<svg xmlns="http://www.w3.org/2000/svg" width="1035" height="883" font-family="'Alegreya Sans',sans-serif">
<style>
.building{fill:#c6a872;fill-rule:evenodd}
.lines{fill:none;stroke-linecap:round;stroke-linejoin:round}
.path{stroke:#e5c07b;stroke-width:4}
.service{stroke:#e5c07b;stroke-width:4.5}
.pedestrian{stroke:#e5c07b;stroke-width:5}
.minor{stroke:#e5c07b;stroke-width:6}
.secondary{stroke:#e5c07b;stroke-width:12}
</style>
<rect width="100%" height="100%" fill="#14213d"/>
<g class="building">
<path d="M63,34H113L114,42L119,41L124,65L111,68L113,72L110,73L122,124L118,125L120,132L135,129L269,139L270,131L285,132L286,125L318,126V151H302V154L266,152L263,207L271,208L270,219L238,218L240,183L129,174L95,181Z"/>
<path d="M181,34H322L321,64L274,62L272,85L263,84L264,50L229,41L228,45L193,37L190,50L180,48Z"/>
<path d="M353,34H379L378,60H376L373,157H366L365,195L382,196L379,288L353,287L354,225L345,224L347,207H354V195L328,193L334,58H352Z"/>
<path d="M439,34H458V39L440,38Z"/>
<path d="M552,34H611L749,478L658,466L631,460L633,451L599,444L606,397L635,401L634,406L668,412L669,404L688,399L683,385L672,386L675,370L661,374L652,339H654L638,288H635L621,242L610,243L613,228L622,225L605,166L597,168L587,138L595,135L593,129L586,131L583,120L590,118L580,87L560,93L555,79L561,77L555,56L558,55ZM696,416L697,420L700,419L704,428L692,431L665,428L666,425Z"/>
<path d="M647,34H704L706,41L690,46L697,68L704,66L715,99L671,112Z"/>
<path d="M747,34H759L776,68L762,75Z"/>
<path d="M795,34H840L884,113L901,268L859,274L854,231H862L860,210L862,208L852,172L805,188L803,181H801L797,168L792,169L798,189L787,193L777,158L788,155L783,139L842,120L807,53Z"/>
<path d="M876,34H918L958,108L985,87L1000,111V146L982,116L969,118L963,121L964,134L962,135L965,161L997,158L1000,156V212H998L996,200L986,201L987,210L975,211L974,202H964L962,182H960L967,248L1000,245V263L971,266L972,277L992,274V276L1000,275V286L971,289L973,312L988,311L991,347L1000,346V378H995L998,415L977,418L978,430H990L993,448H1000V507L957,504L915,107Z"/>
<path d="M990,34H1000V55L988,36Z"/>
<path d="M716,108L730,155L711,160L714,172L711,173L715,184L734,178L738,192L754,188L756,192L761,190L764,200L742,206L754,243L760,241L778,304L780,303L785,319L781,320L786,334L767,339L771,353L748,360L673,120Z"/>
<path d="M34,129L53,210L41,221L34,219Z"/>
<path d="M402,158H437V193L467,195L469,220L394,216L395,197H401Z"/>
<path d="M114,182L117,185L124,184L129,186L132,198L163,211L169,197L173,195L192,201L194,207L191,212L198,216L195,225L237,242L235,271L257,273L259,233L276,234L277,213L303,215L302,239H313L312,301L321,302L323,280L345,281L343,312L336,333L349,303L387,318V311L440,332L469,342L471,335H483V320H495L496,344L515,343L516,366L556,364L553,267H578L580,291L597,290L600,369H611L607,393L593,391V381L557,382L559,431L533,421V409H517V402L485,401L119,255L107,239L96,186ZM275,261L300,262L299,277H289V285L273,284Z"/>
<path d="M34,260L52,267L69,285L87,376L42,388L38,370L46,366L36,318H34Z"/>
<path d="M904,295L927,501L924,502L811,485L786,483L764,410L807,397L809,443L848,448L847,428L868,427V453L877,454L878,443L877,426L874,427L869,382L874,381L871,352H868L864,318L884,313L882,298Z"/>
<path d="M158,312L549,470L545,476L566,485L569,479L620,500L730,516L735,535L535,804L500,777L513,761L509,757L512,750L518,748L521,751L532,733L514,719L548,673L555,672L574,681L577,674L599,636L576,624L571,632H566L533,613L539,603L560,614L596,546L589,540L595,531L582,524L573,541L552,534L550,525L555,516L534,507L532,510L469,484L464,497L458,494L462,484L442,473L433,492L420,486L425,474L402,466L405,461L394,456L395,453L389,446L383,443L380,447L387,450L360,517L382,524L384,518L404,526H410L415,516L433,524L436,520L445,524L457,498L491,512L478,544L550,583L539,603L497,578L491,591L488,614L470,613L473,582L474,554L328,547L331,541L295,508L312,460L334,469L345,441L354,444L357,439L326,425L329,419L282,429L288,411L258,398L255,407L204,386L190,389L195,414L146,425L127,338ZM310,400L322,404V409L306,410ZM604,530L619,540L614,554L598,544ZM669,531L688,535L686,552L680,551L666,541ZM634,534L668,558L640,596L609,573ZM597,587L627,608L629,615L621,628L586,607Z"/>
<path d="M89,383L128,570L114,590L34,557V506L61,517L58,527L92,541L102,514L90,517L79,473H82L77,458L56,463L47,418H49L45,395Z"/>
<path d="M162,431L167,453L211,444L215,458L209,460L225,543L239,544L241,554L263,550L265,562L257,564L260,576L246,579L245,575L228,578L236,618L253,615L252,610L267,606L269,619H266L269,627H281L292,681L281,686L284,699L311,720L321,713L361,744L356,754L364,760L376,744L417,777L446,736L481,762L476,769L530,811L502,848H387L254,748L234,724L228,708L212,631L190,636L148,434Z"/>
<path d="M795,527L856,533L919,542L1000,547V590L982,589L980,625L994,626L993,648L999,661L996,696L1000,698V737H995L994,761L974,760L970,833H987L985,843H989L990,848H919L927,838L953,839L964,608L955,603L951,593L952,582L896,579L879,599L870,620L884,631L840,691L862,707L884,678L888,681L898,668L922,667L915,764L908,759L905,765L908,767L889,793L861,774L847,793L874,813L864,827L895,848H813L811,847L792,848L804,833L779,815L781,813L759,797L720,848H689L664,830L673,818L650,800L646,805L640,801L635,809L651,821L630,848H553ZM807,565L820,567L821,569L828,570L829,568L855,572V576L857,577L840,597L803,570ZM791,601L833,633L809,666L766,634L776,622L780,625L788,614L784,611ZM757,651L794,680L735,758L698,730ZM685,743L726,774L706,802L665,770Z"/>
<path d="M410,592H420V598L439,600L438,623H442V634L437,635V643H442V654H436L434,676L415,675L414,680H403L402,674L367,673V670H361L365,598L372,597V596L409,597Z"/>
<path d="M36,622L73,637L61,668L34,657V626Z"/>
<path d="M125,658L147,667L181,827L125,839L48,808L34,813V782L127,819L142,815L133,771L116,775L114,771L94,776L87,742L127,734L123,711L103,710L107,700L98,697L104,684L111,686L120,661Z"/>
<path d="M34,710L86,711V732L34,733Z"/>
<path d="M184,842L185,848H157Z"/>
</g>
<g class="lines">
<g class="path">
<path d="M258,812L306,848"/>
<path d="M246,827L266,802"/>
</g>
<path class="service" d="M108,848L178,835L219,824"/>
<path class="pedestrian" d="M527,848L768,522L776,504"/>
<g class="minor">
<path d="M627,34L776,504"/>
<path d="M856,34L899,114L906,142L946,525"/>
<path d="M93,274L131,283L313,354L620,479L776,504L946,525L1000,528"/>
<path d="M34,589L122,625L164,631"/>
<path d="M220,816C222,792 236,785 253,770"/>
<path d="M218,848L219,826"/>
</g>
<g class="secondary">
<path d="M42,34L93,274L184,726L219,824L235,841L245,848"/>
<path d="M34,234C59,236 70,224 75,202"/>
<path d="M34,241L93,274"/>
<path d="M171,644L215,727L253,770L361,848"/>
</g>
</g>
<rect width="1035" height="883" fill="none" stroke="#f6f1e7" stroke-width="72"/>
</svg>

^^^^^^^^^^^^^^^^

▶ Task to complete: Within the listing above, copy each line that has the string "secondary".

▶ Answer to this exercise:
.secondary{stroke:#e5c07b;stroke-width:12}
<g class="secondary">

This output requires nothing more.